The film is the story of a Japanese Didgeridoo player, Goma, who has an international following. In the film we learn that Goma, whose talents with his Didgeridoo are prodigious (the sounds that he is able to produce from the instrument are truly astonishing) is involved in a car accident that leaves him with short-term memory loss and subject to a series of emotional disturbances. This is a rich subject to mine for a documentary. We see Goma and his band “The Jungle Rhythm Section” performing throughout. In addition, in an attempt to insert another layer to the story, the director has them play in front of a green screen on which video of Goma’s life is displayed. In 2D this would be an interesting directorial choice and an experimental way of chronicling and contextualizing the artist’s history.

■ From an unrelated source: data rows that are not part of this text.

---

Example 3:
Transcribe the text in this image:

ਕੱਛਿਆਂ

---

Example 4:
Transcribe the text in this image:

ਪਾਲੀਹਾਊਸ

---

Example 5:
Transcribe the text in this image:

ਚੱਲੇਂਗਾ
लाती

Unfortunately, however, this diminishes the story in 3D. This is most likely due to the fact that the two eyes are converged on the band and there is divergence on the green screen. More troubling for the eye and brain is the 2D video on the green screen that has been converted. In the genre of documentary, this footage is known as ‘run and gun’, meaning that it was never shot with 3D composition or framing in mind and is something akin to home movies. These two factors, coupled with a large amount of text on screen, created enormous problems for me. I could not fuse the 3D comfortably and was forced to remove my glasses during the sequence. Thus bringing to mind one rule that 3D Filmmaker should never break and that is ‘thou shall not hurt your audience’.

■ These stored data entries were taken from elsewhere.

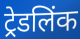
ट्रेडलिंक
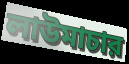
লাউমাচার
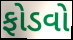
ફોડવો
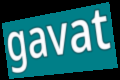
gavat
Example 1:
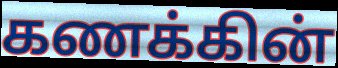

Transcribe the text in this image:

கணக்கின்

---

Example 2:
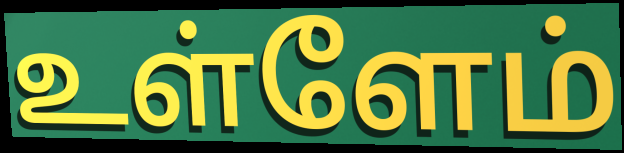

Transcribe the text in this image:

உள்ளேம்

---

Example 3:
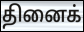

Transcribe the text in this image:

தினைக்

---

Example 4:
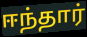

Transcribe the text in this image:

ஈந்தார்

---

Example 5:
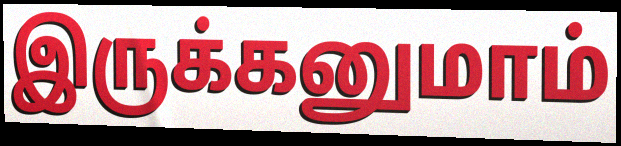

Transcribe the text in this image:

இருக்கனுமாம்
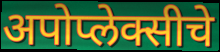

The art of storytelling in 3D is merely in its infancy, and all of us producing 3D content have so much to learn. It would be easy to dismiss the Flashback Memories 3D as an experiment that went wrong, but that would be too simplistic and grossly unfair. In fact, whether the director intended it or not, there was one scene that was magical and worked well in 3D, that being the scene in which Goma and his band played in front of the green screen. However, these time still images of paintings that Goma produced (inexplicably after his accident) were shot in native 3D and then projected. This had a surreal immersive quality that only 3D can provide.

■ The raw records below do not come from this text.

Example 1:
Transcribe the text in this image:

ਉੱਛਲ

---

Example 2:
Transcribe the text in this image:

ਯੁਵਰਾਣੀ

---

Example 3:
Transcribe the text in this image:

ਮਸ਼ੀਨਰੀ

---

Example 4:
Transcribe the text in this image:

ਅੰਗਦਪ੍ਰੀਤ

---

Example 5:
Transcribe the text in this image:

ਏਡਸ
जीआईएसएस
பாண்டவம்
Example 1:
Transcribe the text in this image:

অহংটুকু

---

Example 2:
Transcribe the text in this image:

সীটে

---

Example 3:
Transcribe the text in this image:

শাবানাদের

As evidenced by Wim Wender’s landmark film Pina, http://www.wim-wenders.com/movies/movies_spec/pina/pina.htm documentary is a genre that 3D can and will flourish in. We at the Centre advocate vociferously for its use, but we also know that the filmmaker needs to think carefully before taking their 3D journey. Ultimately Goma is a very interesting character and an extremely talented artist. This does come across in the film and we must laud Mr. Tetsuaki for deciding to employ and display his film in the 3D medium. It is my opinion and that of 3D practitioners that many of the breakthroughs in 3D will not necessarily come from Hollywood but from independent artists. However, whether it’s a big budget movie or independent art film, we must always be conscious of our audience’s comfort and never let the use of 3D detract or hinder the story.